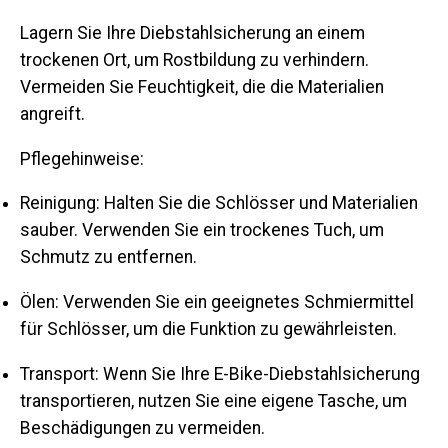
Lagern Sie Ihre Diebstahlsicherung an einem
trockenen Ort, um Rostbildung zu verhindern.
Vermeiden Sie Feuchtigkeit, die die Materialien
angreift.
Pflegehinweise:
Reinigung:
Halten Sie die Schlösser und Materialien
sauber. Verwenden Sie ein trockenes Tuch, um
Schmutz zu entfernen.
Ölen:
Verwenden Sie ein geeignetes Schmiermittel
für Schlösser, um die Funktion zu gewährleisten.
Transport:
Wenn Sie Ihre E-Bike-Diebstahlsicherung
transportieren, nutzen Sie eine eigene Tasche, um
Beschädigungen zu vermeiden.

━━━━━━━━

● What to work on
Type out every line above word for word, leaving out the pictures.

● Completed exercise
Lagern Sie Ihre Diebstahlsicherung an einem
trockenen Ort, um Rostbildung zu verhindern.
Vermeiden Sie Feuchtigkeit, die die Materialien
angreift.
Pflegehinweise:
Reinigung:
Halten Sie die Schlösser und Materialien
sauber. Verwenden Sie ein trockenes Tuch, um
Schmutz zu entfernen.
Ölen:
Verwenden Sie ein geeignetes Schmiermittel
für Schlösser, um die Funktion zu gewährleisten.
Transport:
Wenn Sie Ihre E-Bike-Diebstahlsicherung
transportieren, nutzen Sie eine eigene Tasche, um
Beschädigungen zu vermeiden.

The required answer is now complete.